I call that woeful ignorance. What is undeniable is that I never started a fight on the show. When Episode 1, I was simply letting Miz Cracker know that Aquaria was lying to her face. That was not me looking for a fight. I had been talking into believing things about Miz Cracker, and then suddenly none of that is an issue. It was clear during the second episode that Aquaria felt a certain kind of way about me calling her out, and was poking the bear so to speak. It was not my action as much as it was my reaction. As for Eureka, she said outright during “untucked” that she wanted to test me because I did not respect her. That is not a good way to get respect from anyone really. In all of those instances, I was reacting, but I definitely think I got punished more for reacting than they did for initially acting.
From a viewer perspective, it was frustrating seeing that people were getting under your skin the way that you were. Asia O’Hara had a moment with you last night and really tried to get to the heart of some of your anger. She mentioned that some of your anger could have stemmed from Eureka possibly being symbolic of some of the race issues that you see as an African American drag queen, that truly do exist.
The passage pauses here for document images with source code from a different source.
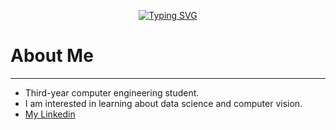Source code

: <p align="center">
  <a href="https://git.io/typing-svg"><img src="https://readme-typing-svg.demolab.com?font=Fira+Code&duration=3000&pause=1000&color=24F700&center=true&vCenter=true&width=435&lines=Enzo+Fernandez+;+Computer+engineering+student" alt="Typing SVG" /></a>
</p>

# About Me
___
* Third-year computer engineering student.
* I am interested in learning about data science and computer vision.
* [My Linkedin](https://www.linkedin.com/in/enzo-fernandez11/)

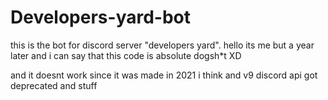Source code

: # Developers-yard-bot
this is the bot for discord server "developers yard".
hello its me  but a year later and i can say that this code is absolute dogsh*t XD

and it doesnt work since it was made in 2021 i think and v9 discord api got deprecated and stuff
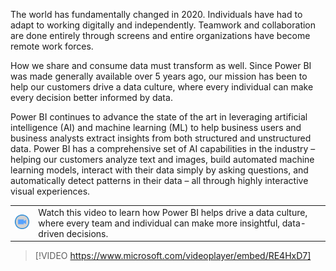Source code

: The world has fundamentally changed in 2020. Individuals have had to adapt to working digitally and independently. Teamwork and collaboration are done entirely through screens and entire organizations have become remote work forces.

How we share and consume data must transform as well. Since Power BI was made generally available over 5 years ago, our mission has been to help our customers drive a data culture, where every individual can make every decision better informed by data.

Power BI continues to advance the state of the art in leveraging artificial intelligence (AI) and machine learning (ML) to help business users and business analysts extract insights from both structured and unstructured data. Power BI has a comprehensive set of AI capabilities in the industry – helping our customers analyze text and images, build automated machine learning models, interact with their data simply by asking questions, and automatically detect patterns in their data – all through highly interactive visual experiences.

|||
| :--- | :--- |
| ![Icon indicating play video](../media/video-icon.png)| Watch this video to learn how Power BI helps drive a data culture, where every team and individual can make more insightful, data-driven decisions.|

>[!VIDEO https://www.microsoft.com/videoplayer/embed/RE4HxD7]

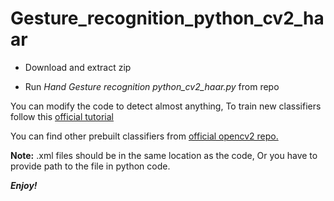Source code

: # Gesture_recognition_python_cv2_haar

* Download and extract zip

* Run *Hand Gesture recognition python_cv2_haar.py* from repo


You can modify the code to detect almost anything, To train new classifiers follow this [official tutorial](https://docs.opencv.org/2.4/doc/user_guide/ug_traincascade.html)

You can find other prebuilt classifiers from [official opencv2 repo.](https://github.com/opencv/opencv/tree/master/data/haarcascades)

**Note:** .xml files should be in the same location as the code, Or you have to provide path to the file in python code.

***Enjoy!***


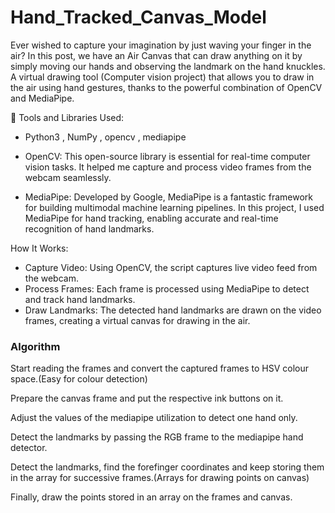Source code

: # Hand_Tracked_Canvas_Model

Ever wished to capture your imagination by just waving your finger in the air? In this post, we have an Air Canvas that can draw anything on it by simply moving our hands and observing the landmark on the hand knuckles. A virtual drawing tool (Computer vision project) that allows you to draw in the air using hand gestures, thanks to the powerful combination of OpenCV and MediaPipe.

🔧 Tools and Libraries Used:

- Python3 , NumPy , opencv , mediapipe 

- OpenCV: This open-source library is essential for real-time computer vision tasks. It helped me capture and process video frames from the webcam seamlessly.

- MediaPipe: Developed by Google, MediaPipe is a fantastic framework for building multimodal machine learning pipelines. In this project, I used MediaPipe for hand tracking, enabling accurate and real-time recognition of hand landmarks.

How It Works:
- Capture Video: Using OpenCV, the script captures live video feed from the webcam.
- Process Frames: Each frame is processed using MediaPipe to detect and track hand landmarks.
- Draw Landmarks: The detected hand landmarks are drawn on the video frames, creating a virtual canvas for drawing in the air.

  
### Algorithm
Start reading the frames and convert the captured frames to HSV colour space.(Easy for colour detection)

Prepare the canvas frame and put the respective ink buttons on it.

Adjust the values of the mediapipe utilization to detect one hand only.

Detect the landmarks by passing the RGB frame to the mediapipe hand detector.

Detect the landmarks, find the forefinger coordinates and keep storing them in the array for successive frames.(Arrays for drawing points on canvas)

Finally, draw the points stored in an array on the frames and canvas.
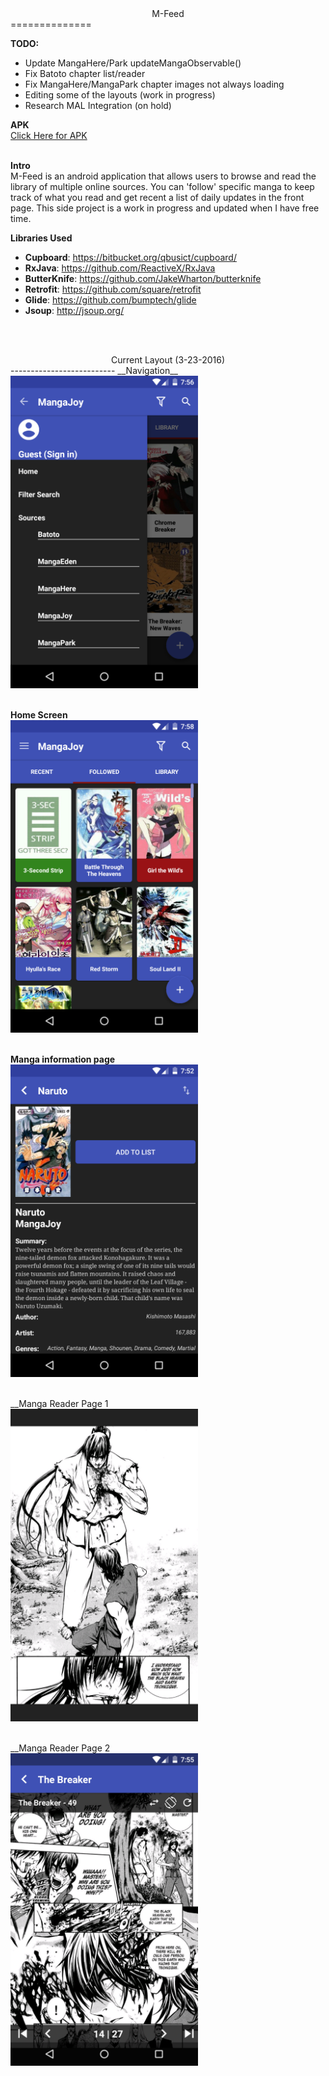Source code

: <center>M-Feed</center>
==============

__TODO:__
* Update MangaHere/Park updateMangaObservable()
* Fix Batoto chapter list/reader
* Fix MangaHere/MangaPark chapter images not always loading
* Editing some of the layouts (work in progress)
* Research MAL Integration (on hold)

__APK__<br>
<a href="https://raw.githubusercontent.com/amgregoi/M-Feed/master/app/app-release.apk">Click Here for APK</a> <br><br>

__Intro__<br>
M-Feed is an android application that allows users to browse and read the library of multiple online sources.  You can 'follow' specific manga to keep track of what you read and get recent a list of daily updates in the front page. This side project is a work in progress and updated when I have free time.

__Libraries Used__
- **Cupboard**: https://bitbucket.org/qbusict/cupboard/
- **RxJava**: https://github.com/ReactiveX/RxJava
- **ButterKnife**: https://github.com/JakeWharton/butterknife
- **Retrofit**: https://github.com/square/retrofit
- **Glide**: https://github.com/bumptech/glide
- **Jsoup**: http://jsoup.org/

<br><br>
<center>Current Layout (3-23-2016)</center>
--------------------------
__Navigation__
<br>
<img src="https://raw.githubusercontent.com/amgregoi/M-Feed/master/images/Nav.png" height="500">
<br><br>

__Home Screen__
<br>
<img src="https://raw.githubusercontent.com/amgregoi/M-Feed/master/images/Home.png" height="500">
<br><br>

__Manga information page__
<br>
<img src="https://raw.githubusercontent.com/amgregoi/M-Feed/master/images/Manga.png" height="500"><br><br>

__Manga Reader Page 1
<br>
<img src="https://raw.githubusercontent.com/amgregoi/M-Feed/master/images/reader_1.png" height="500"><br><br>

__Manga Reader Page 2
<br>
<img src="https://raw.githubusercontent.com/amgregoi/M-Feed/master/images/reader_2.png" height="500"><br><br>
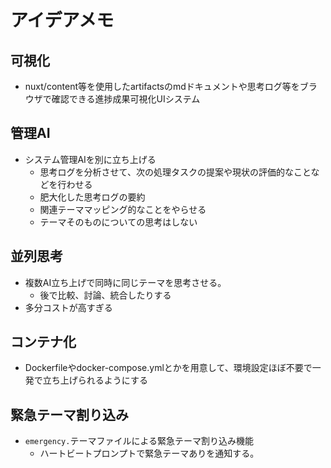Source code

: # アイデアメモ

## 可視化
* nuxt/content等を使用したartifactsのmdドキュメントや思考ログ等をブラウザで確認できる進捗成果可視化UIシステム

## 管理AI
* システム管理AIを別に立ち上げる
  * 思考ログを分析させて、次の処理タスクの提案や現状の評価的なことなどを行わせる
  * 肥大化した思考ログの要約
  * 関連テーママッピング的なことをやらせる
  * テーマそのものについての思考はしない

## 並列思考
* 複数AI立ち上げで同時に同じテーマを思考させる。
  * 後で比較、討論、統合したりする
* 多分コストが高すぎる

## コンテナ化
* Dockerfileやdocker-compose.ymlとかを用意して、環境設定ほぼ不要で一発で立ち上げられるようにする

## 緊急テーマ割り込み
* `emergency.`テーマファイルによる緊急テーマ割り込み機能
  * ハートビートプロンプトで緊急テーマありを通知する。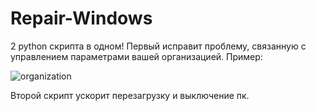 # Repair-Windows
2 python скрипта в одном!
Первый исправит проблему, связанную с управлением параметрами вашей организацией. Пример:

![organization](https://github.com/MAX1MDEV/Repair-Windows/assets/58599802/413b85ba-e710-406c-813d-4b56f33a7667)

Второй скрипт ускорит перезагрузку и выключение пк. 



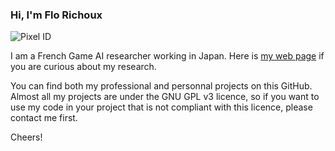 ### Hi, I'm Flo Richoux

![Pixel ID](https://github.com/richoux/richoux/images/pixel_smile.png)

I am a French Game AI researcher working in Japan. Here is [my web page](https://www.richoux.fr) if you are curious about my research.

You can find both my professional and personnal projects on this GitHub. Almost all my projects are under the GNU GPL v3 licence, so if you want to use my code in your project that is not compliant with this licence, please contact me first.

Cheers!

<!--
**richoux/richoux** is a ✨ _special_ ✨ repository because its `README.md` (this file) appears on your GitHub profile.

Here are some ideas to get you started:

- 🔭 I’m currently working on ...
- 🌱 I’m currently learning ...
- 👯 I’m looking to collaborate on ...
- 🤔 I’m looking for help with ...
- 💬 Ask me about ...
- 📫 How to reach me: ...
- 😄 Pronouns: ...
- ⚡ Fun fact: ...
-->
She was absolutely correct. Both Eureka and Aquaria represented privilege to me. Something that I have done in Chicago is to level the playing field in terms of privilege. It was definitely a culture shock for me to be back to square one where I was trying to dismantle the patriarchy.
Since you have come back from filming and gotten a chance to watch yourself on television, how do you think you have grown as both a performer and a person.
Well, as a performer I can now put on makeup faster than anyone in the world. I had to during filming, and now I don't know how to take my time doing my face anymore, it just kind of hops on (laughs). It is great though, she is stunning! I sit down with my makeup brushes and I am more than halfway done now; that is a really good superpower to come out of the competition with though. What I think is interesting is that there is an exception for me to leave the show and change or leave the show and learning something or taking a different approach. In reality though, the show is a very unique experience that is not the real world. You are in a bubble, on camera, in front of millions of people. You are in high-pressure situations with lack of sleep and intense stress; all of those things are unique to this experience. The way I react to things on the show are different from who I how I would react to them I real life. For example, if I do not like someone like Eureka in real life, I can just walk away. On the show, you are stuck together in the same building. I had to deal with it. I did not leave the show thinking that I needed to change anything. I left the show knowing that I had reacted honestly to the situations that I was in.
Girls that have had difficult seasons sometimes have come back for an All Stars season in an attempt to get their RuDemption. Do you think an All Stars season could potentially be in your future?
You know, time heals all wounds. I think I need a little more time right now before I say that I am ready to go back into the workroom. I would not rule it out though; I think my time on the show was important and some really cool things happened. I would not be afraid to make more important moments again.
You definitely helped start a conversation that was much needed in terms of race in the drag community. Where do you think we are as a community in terms of race still being an issue in the drag community and the drag race family?
I think the Drag Race fandom is a reflection of American culture and a reflection of race relations in the country. Until those get handled we are going to have an uphill battle in the drag race fandom without a doubt.